**Exercise a**
Name the four musicians who, according to the blog text below, are set to reunite and make music together, using their full names.

**Text passage**
** BEGIN **
Saturday, December 30, 2006

blur reform?

No idea whether this is true or not, but I do hope so. It is according to The Sun, mind, so...

"DAMON ALBARN and GRAHAM COXON have finally buried the hatchet and agreed to reunite. For the first time in almost five years Damon, Graham, ALEX JAMES and DAVE ROWNTREE are set to make sweet music together.

The kings of Britpop made their mark in the Nineties with No1 album Parklife. And their 1995 single Country House beat arch rivals OASIS in a huge chart battle. But by the end of the century Damon fell out with Graham over his persistent drunken antics. In 2002 Blur’s management revealed Graham had been replaced on tour by former VERVE guitarist SIMON TONG.

But that was short-lived and the lads went their separate ways — with Damon setting up GORILLAZ and THE GOOD THE BAD AND THE QUEEN and Graham releasing a string of solo albums. Alex set up a cheese farm at his country house while Dave worked on animation show Empire Square. But it wasn’t until Damon appealed to Graham back in April to reform for one last show that they considered a revival.

And Graham took a lot of convincing. A source said: “Graham left Blur under a hazy cloud. He was worried that returning to the studio with the lads would be like moving backwards. Graham is over getting smashed every night and he didn’t want to go back to an environment where he will be tempted. But he has finally realised Blur have grown up and have families now. They are a totally different band to the one in the Nineties. As soon as Damon has finished his tour with The Good The Bad And The Queen in February they are planning to go into the studio. It will be one step at a time. It may not be a long-term project — it will probably be one last final Blur album to bring closure to the band. Just how it should have been.”

Friday, December 22, 2006

a hiccup in time

I was going to introduce the following exerpt from Laura Barton's Guardian article today with some glib remark about how one day I will marry her and won't look for her articles with the same attention I do now, but then I thought that was really creepy, so perhaps I shouldn't say anything. Course, I have now, so sorry, Laura, if you're reading. Your article about 'Never Ever' by the All Saints was, however, typically brilliant. Here's a bit of it for the rest of you.
** END **
**Stored records**
** BEGIN **
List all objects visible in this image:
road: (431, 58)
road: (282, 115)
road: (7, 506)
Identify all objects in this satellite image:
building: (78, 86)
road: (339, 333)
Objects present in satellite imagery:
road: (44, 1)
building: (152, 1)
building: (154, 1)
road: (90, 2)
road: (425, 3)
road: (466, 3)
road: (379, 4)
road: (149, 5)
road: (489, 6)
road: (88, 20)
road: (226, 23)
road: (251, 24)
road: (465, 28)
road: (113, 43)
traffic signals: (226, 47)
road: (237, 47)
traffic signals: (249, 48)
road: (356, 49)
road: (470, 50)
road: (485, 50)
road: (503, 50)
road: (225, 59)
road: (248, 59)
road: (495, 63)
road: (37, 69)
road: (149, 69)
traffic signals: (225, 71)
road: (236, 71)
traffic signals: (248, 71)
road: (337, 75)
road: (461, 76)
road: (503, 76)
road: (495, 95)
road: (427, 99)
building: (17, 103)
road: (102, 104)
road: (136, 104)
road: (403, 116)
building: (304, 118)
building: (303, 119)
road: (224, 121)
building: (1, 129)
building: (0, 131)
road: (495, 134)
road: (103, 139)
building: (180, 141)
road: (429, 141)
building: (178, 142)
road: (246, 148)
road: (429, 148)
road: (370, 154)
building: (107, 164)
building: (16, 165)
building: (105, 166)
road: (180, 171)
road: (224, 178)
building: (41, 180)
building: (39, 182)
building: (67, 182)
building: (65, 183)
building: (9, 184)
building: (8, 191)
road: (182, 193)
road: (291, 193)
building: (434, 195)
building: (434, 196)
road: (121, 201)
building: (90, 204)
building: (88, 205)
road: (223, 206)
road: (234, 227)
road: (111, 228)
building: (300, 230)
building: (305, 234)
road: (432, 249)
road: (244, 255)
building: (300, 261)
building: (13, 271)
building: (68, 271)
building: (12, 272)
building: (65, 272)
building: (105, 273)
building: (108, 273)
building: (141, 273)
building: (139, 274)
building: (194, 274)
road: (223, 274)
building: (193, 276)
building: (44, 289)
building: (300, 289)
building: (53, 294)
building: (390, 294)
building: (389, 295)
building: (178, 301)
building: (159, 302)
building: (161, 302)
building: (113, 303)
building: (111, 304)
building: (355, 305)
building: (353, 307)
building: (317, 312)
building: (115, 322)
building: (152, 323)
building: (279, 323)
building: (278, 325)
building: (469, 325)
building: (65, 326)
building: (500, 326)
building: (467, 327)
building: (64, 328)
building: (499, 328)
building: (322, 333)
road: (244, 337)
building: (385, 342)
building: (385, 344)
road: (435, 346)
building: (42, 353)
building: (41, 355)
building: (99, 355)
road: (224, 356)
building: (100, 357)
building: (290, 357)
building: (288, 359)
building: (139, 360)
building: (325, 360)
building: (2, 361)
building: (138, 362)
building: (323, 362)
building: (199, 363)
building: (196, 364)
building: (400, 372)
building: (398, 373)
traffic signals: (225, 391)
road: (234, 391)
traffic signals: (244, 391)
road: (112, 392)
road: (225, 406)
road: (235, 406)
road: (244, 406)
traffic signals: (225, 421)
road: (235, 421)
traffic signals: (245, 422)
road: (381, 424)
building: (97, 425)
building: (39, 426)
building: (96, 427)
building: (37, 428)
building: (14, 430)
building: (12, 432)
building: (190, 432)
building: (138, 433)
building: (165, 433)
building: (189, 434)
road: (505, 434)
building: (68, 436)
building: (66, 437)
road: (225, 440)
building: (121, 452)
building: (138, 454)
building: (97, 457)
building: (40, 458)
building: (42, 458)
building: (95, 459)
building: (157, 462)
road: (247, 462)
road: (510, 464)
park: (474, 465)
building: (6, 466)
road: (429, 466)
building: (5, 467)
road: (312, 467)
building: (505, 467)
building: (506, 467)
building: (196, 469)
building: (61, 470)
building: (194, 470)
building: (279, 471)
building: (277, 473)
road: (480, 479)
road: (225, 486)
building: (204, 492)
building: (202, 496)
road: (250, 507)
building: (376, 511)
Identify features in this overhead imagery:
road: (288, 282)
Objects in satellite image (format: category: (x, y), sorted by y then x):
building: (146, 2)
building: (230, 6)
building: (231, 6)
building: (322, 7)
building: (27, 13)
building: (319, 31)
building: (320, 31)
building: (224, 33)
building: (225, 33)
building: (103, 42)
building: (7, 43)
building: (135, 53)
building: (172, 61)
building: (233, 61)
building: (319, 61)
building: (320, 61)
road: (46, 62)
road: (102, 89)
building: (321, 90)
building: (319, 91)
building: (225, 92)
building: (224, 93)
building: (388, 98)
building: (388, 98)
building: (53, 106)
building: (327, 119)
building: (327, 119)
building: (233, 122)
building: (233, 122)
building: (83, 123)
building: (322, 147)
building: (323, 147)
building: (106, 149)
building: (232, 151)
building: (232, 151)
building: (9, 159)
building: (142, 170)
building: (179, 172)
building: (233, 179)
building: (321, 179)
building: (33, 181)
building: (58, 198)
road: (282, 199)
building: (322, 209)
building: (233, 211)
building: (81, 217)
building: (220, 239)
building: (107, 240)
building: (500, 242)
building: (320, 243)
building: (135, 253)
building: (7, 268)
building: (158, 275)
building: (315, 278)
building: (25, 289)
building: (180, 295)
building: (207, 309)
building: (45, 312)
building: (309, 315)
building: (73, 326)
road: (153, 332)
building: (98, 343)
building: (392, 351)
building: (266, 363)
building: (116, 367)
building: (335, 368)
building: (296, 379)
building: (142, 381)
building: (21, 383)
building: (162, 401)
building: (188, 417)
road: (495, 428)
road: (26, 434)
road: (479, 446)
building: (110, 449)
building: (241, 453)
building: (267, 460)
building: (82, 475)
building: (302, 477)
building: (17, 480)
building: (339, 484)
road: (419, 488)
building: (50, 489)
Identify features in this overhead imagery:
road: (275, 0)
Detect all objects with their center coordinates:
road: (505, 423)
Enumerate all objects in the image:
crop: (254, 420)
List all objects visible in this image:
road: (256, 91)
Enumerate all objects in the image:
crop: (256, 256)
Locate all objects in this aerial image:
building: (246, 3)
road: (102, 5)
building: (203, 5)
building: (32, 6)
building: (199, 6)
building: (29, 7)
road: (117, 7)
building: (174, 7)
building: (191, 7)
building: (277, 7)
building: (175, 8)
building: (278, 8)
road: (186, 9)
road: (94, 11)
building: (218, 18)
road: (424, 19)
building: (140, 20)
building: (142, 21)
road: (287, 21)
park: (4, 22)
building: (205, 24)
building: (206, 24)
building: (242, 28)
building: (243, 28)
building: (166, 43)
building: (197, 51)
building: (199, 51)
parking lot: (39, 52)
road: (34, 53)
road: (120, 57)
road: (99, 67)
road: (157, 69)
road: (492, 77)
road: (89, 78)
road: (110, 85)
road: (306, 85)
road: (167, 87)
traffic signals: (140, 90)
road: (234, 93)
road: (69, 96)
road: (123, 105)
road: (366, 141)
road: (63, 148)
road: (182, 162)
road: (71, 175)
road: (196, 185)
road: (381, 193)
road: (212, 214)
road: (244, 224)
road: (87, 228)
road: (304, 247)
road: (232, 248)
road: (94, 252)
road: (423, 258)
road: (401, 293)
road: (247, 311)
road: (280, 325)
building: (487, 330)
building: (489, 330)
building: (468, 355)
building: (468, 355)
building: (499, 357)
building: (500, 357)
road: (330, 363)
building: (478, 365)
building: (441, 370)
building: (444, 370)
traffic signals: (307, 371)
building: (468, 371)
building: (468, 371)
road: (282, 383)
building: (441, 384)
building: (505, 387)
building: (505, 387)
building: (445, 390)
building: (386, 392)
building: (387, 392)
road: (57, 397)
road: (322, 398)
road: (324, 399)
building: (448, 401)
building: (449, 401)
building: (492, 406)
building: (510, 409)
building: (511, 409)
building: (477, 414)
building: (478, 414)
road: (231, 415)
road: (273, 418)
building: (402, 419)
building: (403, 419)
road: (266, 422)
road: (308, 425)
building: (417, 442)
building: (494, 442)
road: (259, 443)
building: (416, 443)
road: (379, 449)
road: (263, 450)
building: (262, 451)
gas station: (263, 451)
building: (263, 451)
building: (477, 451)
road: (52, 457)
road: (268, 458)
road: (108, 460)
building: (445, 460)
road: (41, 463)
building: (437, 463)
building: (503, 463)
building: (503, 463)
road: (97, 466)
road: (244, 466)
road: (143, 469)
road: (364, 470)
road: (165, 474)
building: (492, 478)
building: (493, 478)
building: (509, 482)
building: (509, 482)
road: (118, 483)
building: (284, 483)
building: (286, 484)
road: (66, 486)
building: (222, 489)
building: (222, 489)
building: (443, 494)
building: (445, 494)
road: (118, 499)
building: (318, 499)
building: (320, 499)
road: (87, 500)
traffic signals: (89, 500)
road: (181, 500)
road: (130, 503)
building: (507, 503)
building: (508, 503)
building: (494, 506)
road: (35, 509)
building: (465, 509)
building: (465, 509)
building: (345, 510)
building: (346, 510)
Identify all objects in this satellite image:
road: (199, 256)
** END **
**Exercise b**
Give the records above as a JSON list of strings, one string per line, leaving out blank lines. Start at the first line of the records and end with the line containing "building: (154, 1)", including both.

**Final answer a**
Damon Albarn, Graham Coxon, Alex James, Dave Rowntree

**Final answer b**
[
  "List all objects visible in this image:",
  "road: (431, 58)",
  "road: (282, 115)",
  "road: (7, 506)",
  "Identify all objects in this satellite image:",
  "building: (78, 86)",
  "road: (339, 333)",
  "Objects present in satellite imagery:",
  "road: (44, 1)",
  "building: (152, 1)",
  "building: (154, 1)"
]